## TASK REQUIREMENTS
Apart from the images, the records below need to be copied exactly.
==== PROVIDED RECORDS ====
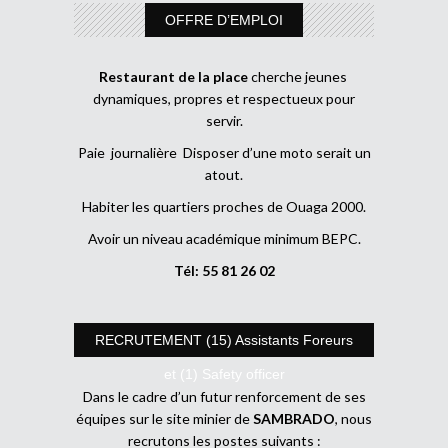
OFFRE D’EMPLOI
Restaurant de la place
cherche jeunes
dynamiques, propres et respectueux pour
servir.
Paie journalière Disposer d’une moto serait un
atout.
Habiter les quartiers proches de Ouaga 2000.
Avoir un niveau académique minimum BEPC.
Tél: 55 81 26 02
RECRUTEMENT (15) Assistants Foreurs
et (1) Safety officer
Dans le cadre d’un futur renforcement de ses
équipes sur le site minier de
SAMBRADO
, nous
recrutons les postes suivants :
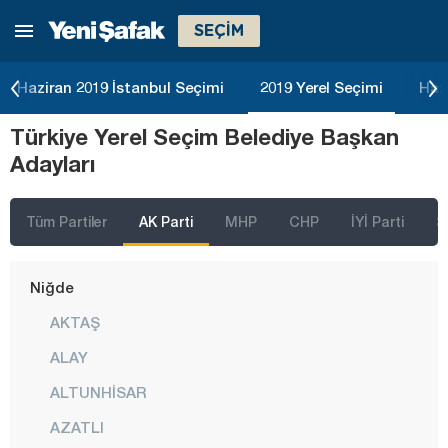
SEÇİM
Malatya
Manisa
Haziran 2019 İstanbul Seçimi
2019 Yerel Seçimi
Haz
Mardin
Türkiye Yerel Seçim Belediye Başkan
Mersin
Adayları
Muğla
Muş
Tüm Partiler
AK Parti
MHP
CHP
İYİ Parti
S
Nevşehir
Niğde
AKTAŞ
ALAY
ALTUNHİSAR
AZATLI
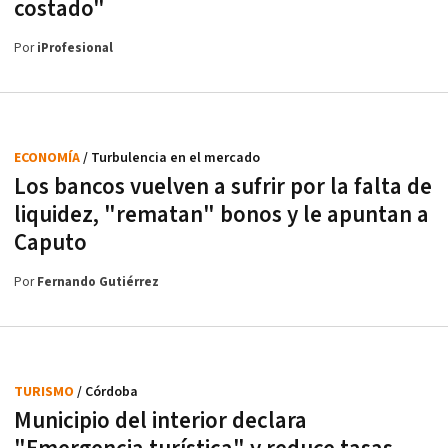
costado"
Por
iProfesional
ECONOMÍA
/ Turbulencia en el mercado
Los bancos vuelven a sufrir por la falta de
liquidez, "rematan" bonos y le apuntan a
Caputo
Por
Fernando Gutiérrez
TURISMO
/ Córdoba
Municipio del interior declara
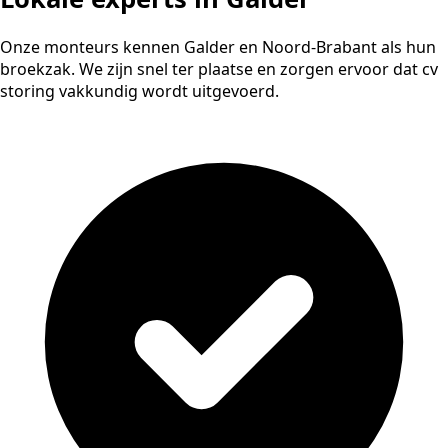
Onze monteurs kennen Galder en Noord-Brabant als hun
broekzak. We zijn snel ter plaatse en zorgen ervoor dat cv
storing vakkundig wordt uitgevoerd.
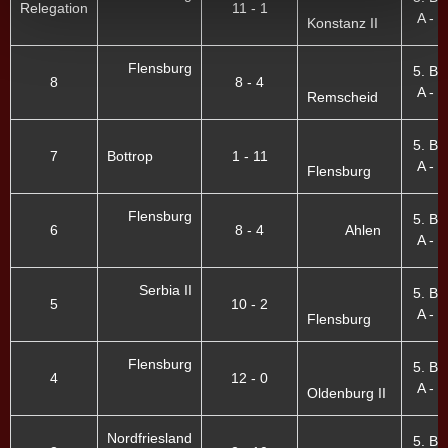
Relegation
11 - 1
A - X
Konstanz II
Flensburg
5. Bu
8
8 - 4
A - X
Remscheid
5. Bu
7
Bottrop
1 - 11
A - X
Flensburg
Flensburg
5. Bu
6
8 - 4
Ahlen
A - X
Serbia II
5. Bu
5
10 - 2
A - X
Flensburg
Flensburg
5. Bu
4
12 - 0
A - X
Oldenburg II
Nordfriesland
5. Bu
====
## RESPONSE TO THE TASK
OFFRE D’EMPLOI
Restaurant de la place
cherche jeunes
dynamiques, propres et respectueux pour
servir.
Paie journalière Disposer d’une moto serait un
atout.
Habiter les quartiers proches de Ouaga 2000.
Avoir un niveau académique minimum BEPC.
Tél: 55 81 26 02
RECRUTEMENT (15) Assistants Foreurs
et (1) Safety officer
Dans le cadre d’un futur renforcement de ses
équipes sur le site minier de
SAMBRADO
, nous
recrutons les postes suivants :
SEÇİM
Malatya
Manisa
Haziran 2019 İstanbul Seçimi
2019 Yerel Seçimi
Haz
Mardin
Türkiye Yerel Seçim Belediye Başkan
Mersin
Adayları
Muğla
Muş
Tüm Partiler
AK Parti
MHP
CHP
İYİ Parti
S
Nevşehir
Niğde
AKTAŞ
ALAY
ALTUNHİSAR
AZATLI
costado"
Por
iProfesional
ECONOMÍA
/ Turbulencia en el mercado
Los bancos vuelven a sufrir por la falta de
liquidez, "rematan" bonos y le apuntan a
Caputo
Por
Fernando Gutiérrez
TURISMO
/ Córdoba
Municipio del interior declara
Onze monteurs kennen Galder en Noord-Brabant als hun
broekzak. We zijn snel ter plaatse en zorgen ervoor dat cv
storing vakkundig wordt uitgevoerd.
Relegation
11 - 1
A - X
Konstanz II
Flensburg
5. Bu
8
8 - 4
A - X
Remscheid
5. Bu
7
Bottrop
1 - 11
A - X
Flensburg
Flensburg
5. Bu
6
8 - 4
Ahlen
A - X
Serbia II
5. Bu
5
10 - 2
A - X
Flensburg
Flensburg
5. Bu
4
12 - 0
A - X
Oldenburg II
Nordfriesland
5. Bu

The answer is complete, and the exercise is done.